** Opening Extracted data block **

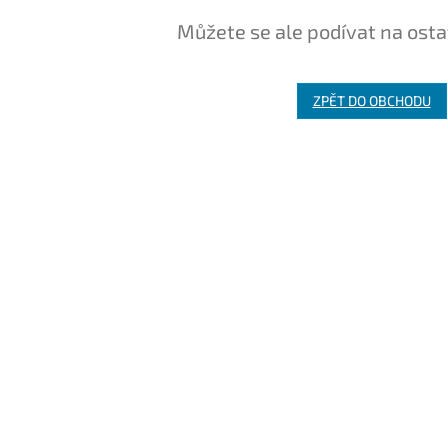
Můžete se ale podívat na osta
ZPĚT DO OBCHODU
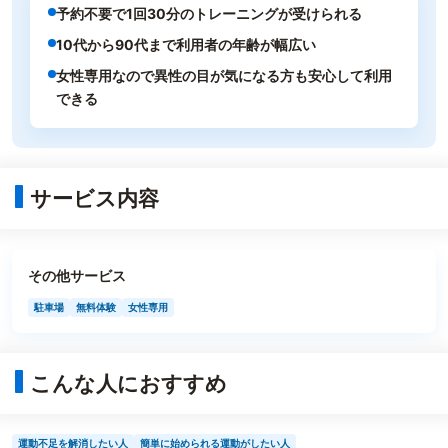
予約不要で1回30分のトレーニングが受けられる
10代から90代まで利用者の年齢が幅広い
女性専用なので異性の目が気になる方も安心して利用
できる
サービス内容
その他サービス
駐車場
無料体験
女性専用
こんな人におすすめ
運動不足を解消したい人
簡単に始められる運動がしたい人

** Closing Extracted data block **

▶ [What this task involves] Pictures are to be left out. Everything else in the records above gets repeated exactly.

▶ [Result for this exercise]
Můžete se ale podívat na osta
ZPĚT DO OBCHODU
予約不要で1回30分のトレーニングが受けられる
10代から90代まで利用者の年齢が幅広い
女性専用なので異性の目が気になる方も安心して利用
できる
サービス内容
その他サービス
駐車場
無料体験
女性専用
こんな人におすすめ
運動不足を解消したい人
簡単に始められる運動がしたい人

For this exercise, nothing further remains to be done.